### Extracted information

################

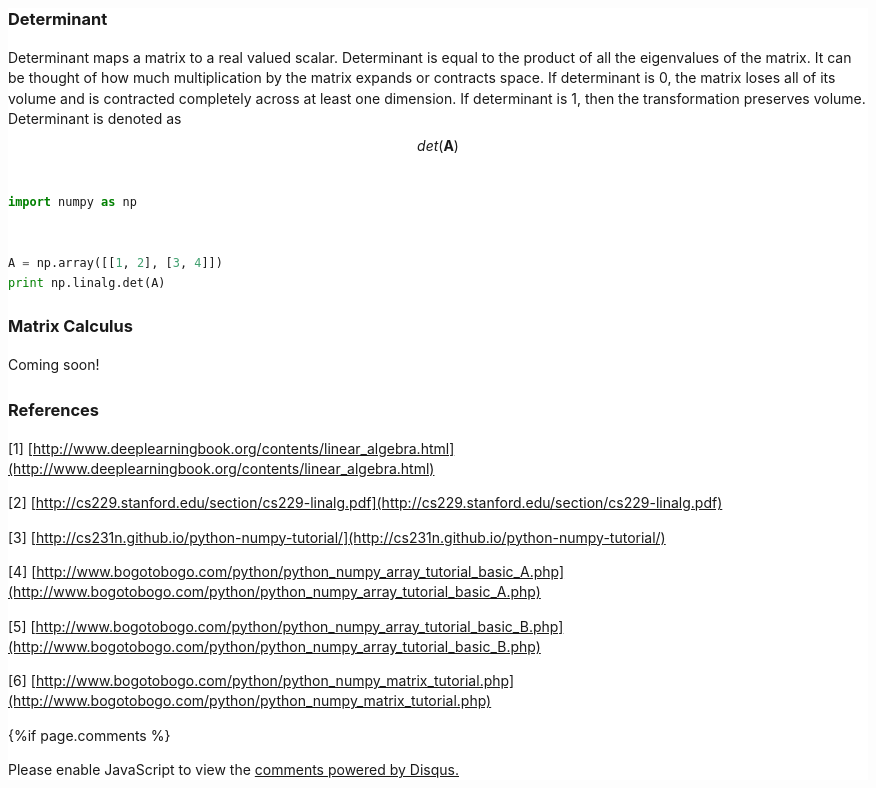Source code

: ### Determinant

Determinant maps a matrix to a real valued scalar. Determinant is equal to the product of all the eigenvalues of the matrix. It can be thought of how much multiplication by the matrix expands or contracts space. If determinant is 0, the matrix loses all of its volume and is contracted completely across at least one dimension. If determinant is 1, then  the transformation preserves volume. Determinant is denoted as $$ det(\boldsymbol{A}) $$

```python

import numpy as np


A = np.array([[1, 2], [3, 4]])
print np.linalg.det(A)

```

### Matrix Calculus

Coming soon!

### **References**

[1] [http://www.deeplearningbook.org/contents/linear_algebra.html](http://www.deeplearningbook.org/contents/linear_algebra.html)

[2] [http://cs229.stanford.edu/section/cs229-linalg.pdf](http://cs229.stanford.edu/section/cs229-linalg.pdf)

[3] [http://cs231n.github.io/python-numpy-tutorial/](http://cs231n.github.io/python-numpy-tutorial/)

[4] [http://www.bogotobogo.com/python/python_numpy_array_tutorial_basic_A.php](http://www.bogotobogo.com/python/python_numpy_array_tutorial_basic_A.php)

[5] [http://www.bogotobogo.com/python/python_numpy_array_tutorial_basic_B.php](http://www.bogotobogo.com/python/python_numpy_array_tutorial_basic_B.php)

[6] [http://www.bogotobogo.com/python/python_numpy_matrix_tutorial.php](http://www.bogotobogo.com/python/python_numpy_matrix_tutorial.php)


{%if page.comments %}
<div id="disqus_thread"></div>
<script>

/**
*  RECOMMENDED CONFIGURATION VARIABLES: EDIT AND UNCOMMENT THE SECTION BELOW TO INSERT DYNAMIC VALUES FROM YOUR PLATFORM OR CMS.
*  LEARN WHY DEFINING THESE VARIABLES IS IMPORTANT: https://disqus.com/admin/universalcode/#configuration-variables*/
/*
var disqus_config = function () {
this.page.url = PAGE_URL;  // Replace PAGE_URL with your page's canonical URL variable
this.page.identifier = PAGE_IDENTIFIER; // Replace PAGE_IDENTIFIER with your page's unique identifier variable
};
*/
(function() { // DON'T EDIT BELOW THIS LINE
var d = document, s = d.createElement('script');
s.src = 'https://neubeginnings.disqus.com/embed.js';
s.setAttribute('data-timestamp', +new Date());
(d.head || d.body).appendChild(s);
})();
</script>
<noscript>Please enable JavaScript to view the <a href="https://disqus.com/?ref_noscript">comments powered by Disqus.</a></noscript>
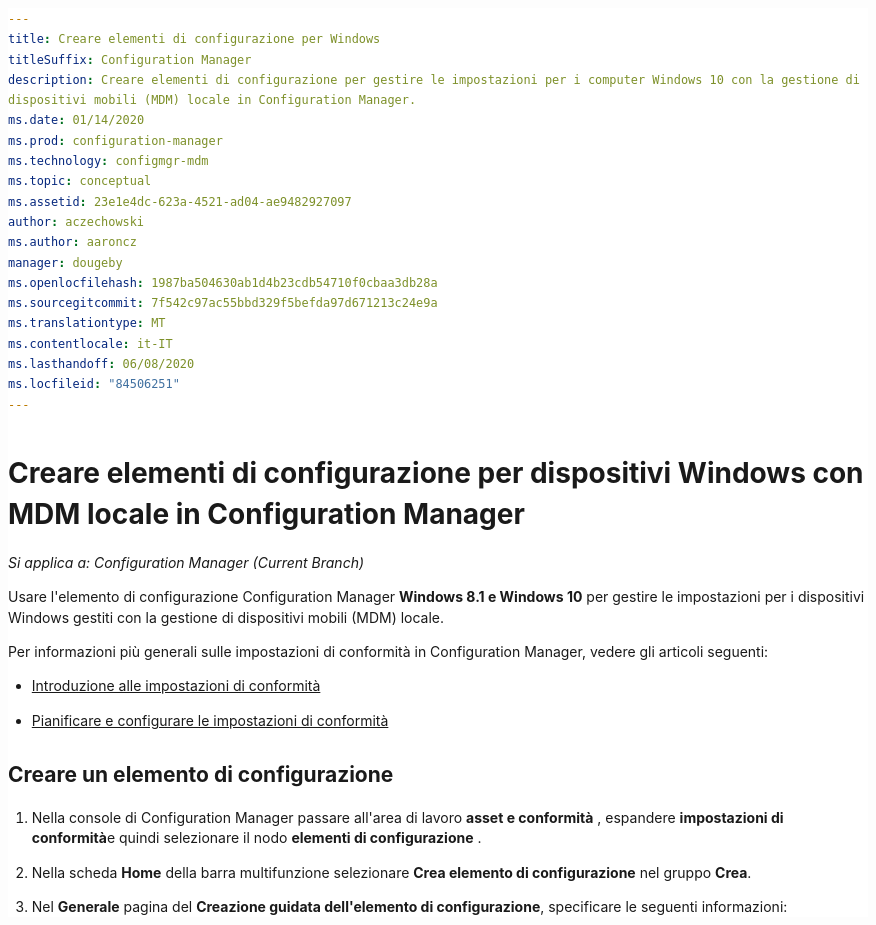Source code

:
 ```yaml
---
title: Creare elementi di configurazione per Windows
titleSuffix: Configuration Manager
description: Creare elementi di configurazione per gestire le impostazioni per i computer Windows 10 con la gestione di dispositivi mobili (MDM) locale in Configuration Manager.
ms.date: 01/14/2020
ms.prod: configuration-manager
ms.technology: configmgr-mdm
ms.topic: conceptual
ms.assetid: 23e1e4dc-623a-4521-ad04-ae9482927097
author: aczechowski
ms.author: aaroncz
manager: dougeby
ms.openlocfilehash: 1987ba504630ab1d4b23cdb54710f0cbaa3db28a
ms.sourcegitcommit: 7f542c97ac55bbd329f5befda97d671213c24e9a
ms.translationtype: MT
ms.contentlocale: it-IT
ms.lasthandoff: 06/08/2020
ms.locfileid: "84506251"
---
```

# <a name="create-configuration-items-for-windows-devices-with-on-premises-mdm-in-configuration-manager"></a>Creare elementi di configurazione per dispositivi Windows con MDM locale in Configuration Manager

*Si applica a: Configuration Manager (Current Branch)*

Usare l'elemento di configurazione Configuration Manager **Windows 8.1 e Windows 10** per gestire le impostazioni per i dispositivi Windows gestiti con la gestione di dispositivi mobili (MDM) locale.

Per informazioni più generali sulle impostazioni di conformità in Configuration Manager, vedere gli articoli seguenti:

- [Introduzione alle impostazioni di conformità](../../compliance/get-started/get-started-with-compliance-settings.md)

- [Pianificare e configurare le impostazioni di conformità](../../compliance/plan-design/plan-for-and-configure-compliance-settings.md)

## <a name="create-a-configuration-item"></a>Creare un elemento di configurazione

1. Nella console di Configuration Manager passare all'area di lavoro **asset e conformità** , espandere **impostazioni di conformità**e quindi selezionare il nodo **elementi di configurazione** .

1. Nella scheda **Home** della barra multifunzione selezionare **Crea elemento di configurazione** nel gruppo **Crea**.

1. Nel **Generale** pagina del **Creazione guidata dell'elemento di configurazione**, specificare le seguenti informazioni:
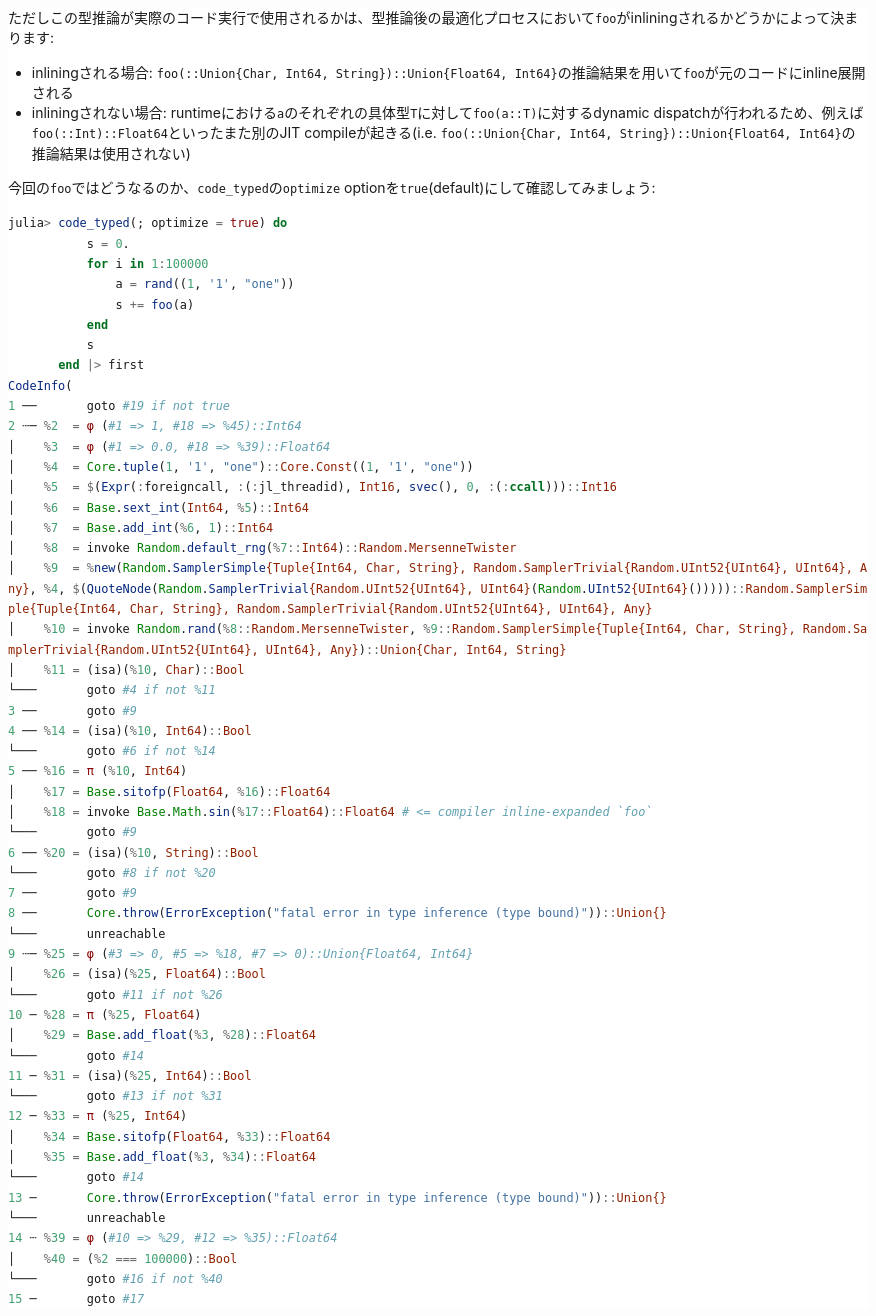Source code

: ただしこの型推論が実際のコード実行で使用されるかは、型推論後の最適化プロセスにおいて`foo`がinliningされるかどうかによって決まります:
- inliningされる場合: `foo(::Union{Char, Int64, String})::Union{Float64, Int64}`の推論結果を用いて`foo`が元のコードにinline展開される
- inliningされない場合: runtimeにおける`a`のそれぞれの具体型`T`に対して`foo(a::T)`に対するdynamic dispatchが行われるため、例えば`foo(::Int)::Float64`といったまた別のJIT compileが起きる(i.e. `foo(::Union{Char, Int64, String})::Union{Float64, Int64}`の推論結果は使用されない)

今回の`foo`ではどうなるのか、`code_typed`の`optimize` optionを`true`(default)にして確認してみましょう:
```julia
julia> code_typed(; optimize = true) do
           s = 0.
           for i in 1:100000
               a = rand((1, '1', "one"))
               s += foo(a)
           end
           s
       end |> first
CodeInfo(
1 ──       goto #19 if not true
2 ┄─ %2  = φ (#1 => 1, #18 => %45)::Int64
│    %3  = φ (#1 => 0.0, #18 => %39)::Float64
│    %4  = Core.tuple(1, '1', "one")::Core.Const((1, '1', "one"))
│    %5  = $(Expr(:foreigncall, :(:jl_threadid), Int16, svec(), 0, :(:ccall)))::Int16
│    %6  = Base.sext_int(Int64, %5)::Int64
│    %7  = Base.add_int(%6, 1)::Int64
│    %8  = invoke Random.default_rng(%7::Int64)::Random.MersenneTwister
│    %9  = %new(Random.SamplerSimple{Tuple{Int64, Char, String}, Random.SamplerTrivial{Random.UInt52{UInt64}, UInt64}, Any}, %4, $(QuoteNode(Random.SamplerTrivial{Random.UInt52{UInt64}, UInt64}(Random.UInt52{UInt64}()))))::Random.SamplerSimple{Tuple{Int64, Char, String}, Random.SamplerTrivial{Random.UInt52{UInt64}, UInt64}, Any}
│    %10 = invoke Random.rand(%8::Random.MersenneTwister, %9::Random.SamplerSimple{Tuple{Int64, Char, String}, Random.SamplerTrivial{Random.UInt52{UInt64}, UInt64}, Any})::Union{Char, Int64, String}
│    %11 = (isa)(%10, Char)::Bool
└───       goto #4 if not %11
3 ──       goto #9
4 ── %14 = (isa)(%10, Int64)::Bool
└───       goto #6 if not %14
5 ── %16 = π (%10, Int64)
│    %17 = Base.sitofp(Float64, %16)::Float64
│    %18 = invoke Base.Math.sin(%17::Float64)::Float64 # <= compiler inline-expanded `foo`
└───       goto #9
6 ── %20 = (isa)(%10, String)::Bool
└───       goto #8 if not %20
7 ──       goto #9
8 ──       Core.throw(ErrorException("fatal error in type inference (type bound)"))::Union{}
└───       unreachable
9 ┄─ %25 = φ (#3 => 0, #5 => %18, #7 => 0)::Union{Float64, Int64}
│    %26 = (isa)(%25, Float64)::Bool
└───       goto #11 if not %26
10 ─ %28 = π (%25, Float64)
│    %29 = Base.add_float(%3, %28)::Float64
└───       goto #14
11 ─ %31 = (isa)(%25, Int64)::Bool
└───       goto #13 if not %31
12 ─ %33 = π (%25, Int64)
│    %34 = Base.sitofp(Float64, %33)::Float64
│    %35 = Base.add_float(%3, %34)::Float64
└───       goto #14
13 ─       Core.throw(ErrorException("fatal error in type inference (type bound)"))::Union{}
└───       unreachable
14 ┄ %39 = φ (#10 => %29, #12 => %35)::Float64
│    %40 = (%2 === 100000)::Bool
└───       goto #16 if not %40
15 ─       goto #17
```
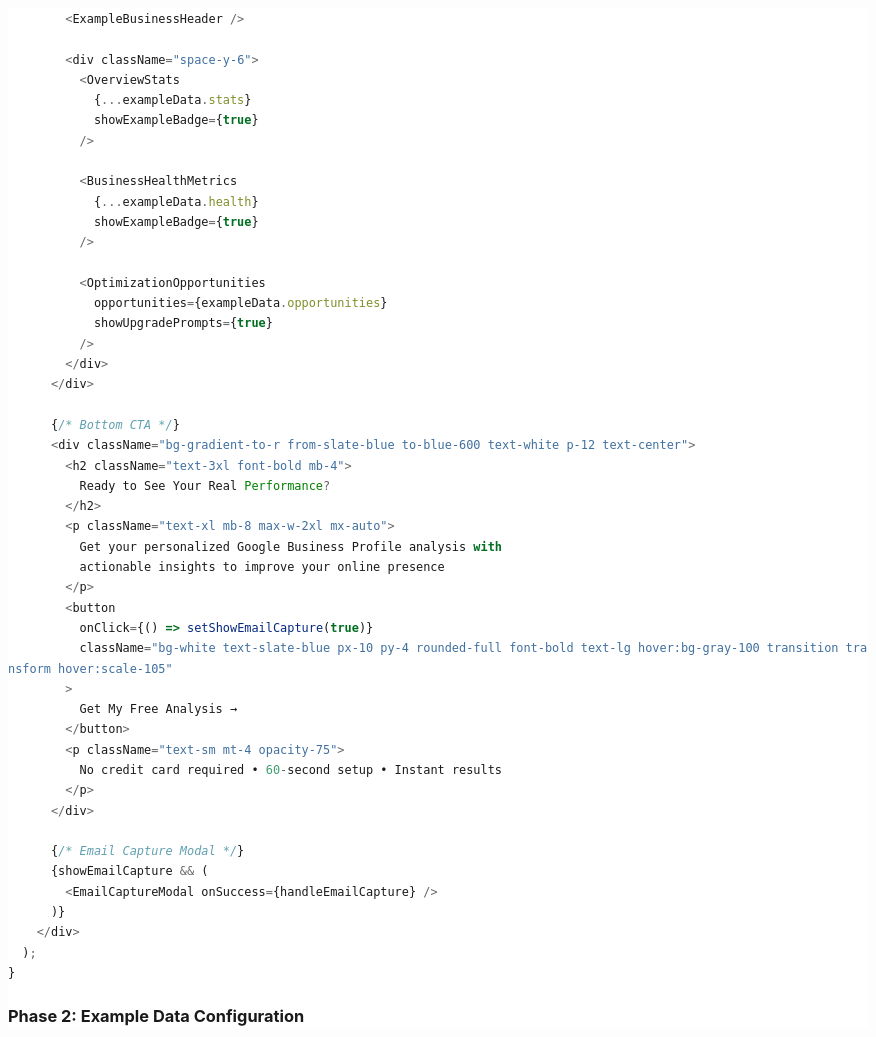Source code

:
 ```typescript
        <ExampleBusinessHeader />

        <div className="space-y-6">
          <OverviewStats
            {...exampleData.stats}
            showExampleBadge={true}
          />

          <BusinessHealthMetrics
            {...exampleData.health}
            showExampleBadge={true}
          />

          <OptimizationOpportunities
            opportunities={exampleData.opportunities}
            showUpgradePrompts={true}
          />
        </div>
      </div>

      {/* Bottom CTA */}
      <div className="bg-gradient-to-r from-slate-blue to-blue-600 text-white p-12 text-center">
        <h2 className="text-3xl font-bold mb-4">
          Ready to See Your Real Performance?
        </h2>
        <p className="text-xl mb-8 max-w-2xl mx-auto">
          Get your personalized Google Business Profile analysis with
          actionable insights to improve your online presence
        </p>
        <button
          onClick={() => setShowEmailCapture(true)}
          className="bg-white text-slate-blue px-10 py-4 rounded-full font-bold text-lg hover:bg-gray-100 transition transform hover:scale-105"
        >
          Get My Free Analysis →
        </button>
        <p className="text-sm mt-4 opacity-75">
          No credit card required • 60-second setup • Instant results
        </p>
      </div>

      {/* Email Capture Modal */}
      {showEmailCapture && (
        <EmailCaptureModal onSuccess={handleEmailCapture} />
      )}
    </div>
  );
}
```

### Phase 2: Example Data Configuration
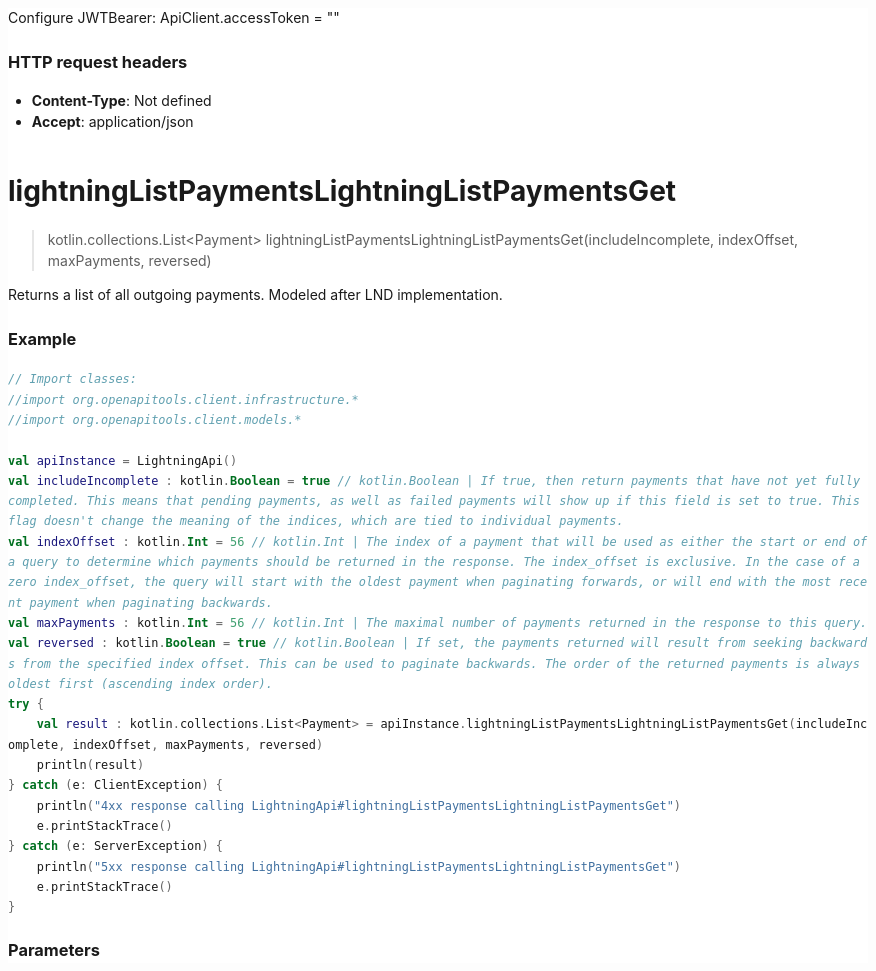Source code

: 
Configure JWTBearer:
    ApiClient.accessToken = ""

### HTTP request headers

 - **Content-Type**: Not defined
 - **Accept**: application/json

<a name="lightningListPaymentsLightningListPaymentsGet"></a>
# **lightningListPaymentsLightningListPaymentsGet**
> kotlin.collections.List&lt;Payment&gt; lightningListPaymentsLightningListPaymentsGet(includeIncomplete, indexOffset, maxPayments, reversed)

Returns a list of all outgoing payments. Modeled after LND implementation.

### Example
```kotlin
// Import classes:
//import org.openapitools.client.infrastructure.*
//import org.openapitools.client.models.*

val apiInstance = LightningApi()
val includeIncomplete : kotlin.Boolean = true // kotlin.Boolean | If true, then return payments that have not yet fully completed. This means that pending payments, as well as failed payments will show up if this field is set to true. This flag doesn't change the meaning of the indices, which are tied to individual payments.
val indexOffset : kotlin.Int = 56 // kotlin.Int | The index of a payment that will be used as either the start or end of a query to determine which payments should be returned in the response. The index_offset is exclusive. In the case of a zero index_offset, the query will start with the oldest payment when paginating forwards, or will end with the most recent payment when paginating backwards.
val maxPayments : kotlin.Int = 56 // kotlin.Int | The maximal number of payments returned in the response to this query.
val reversed : kotlin.Boolean = true // kotlin.Boolean | If set, the payments returned will result from seeking backwards from the specified index offset. This can be used to paginate backwards. The order of the returned payments is always oldest first (ascending index order).
try {
    val result : kotlin.collections.List<Payment> = apiInstance.lightningListPaymentsLightningListPaymentsGet(includeIncomplete, indexOffset, maxPayments, reversed)
    println(result)
} catch (e: ClientException) {
    println("4xx response calling LightningApi#lightningListPaymentsLightningListPaymentsGet")
    e.printStackTrace()
} catch (e: ServerException) {
    println("5xx response calling LightningApi#lightningListPaymentsLightningListPaymentsGet")
    e.printStackTrace()
}
```

### Parameters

################

### About this task
Across the entries above, state how many lines include the string "blue", with no other text.

### Exercise answer
2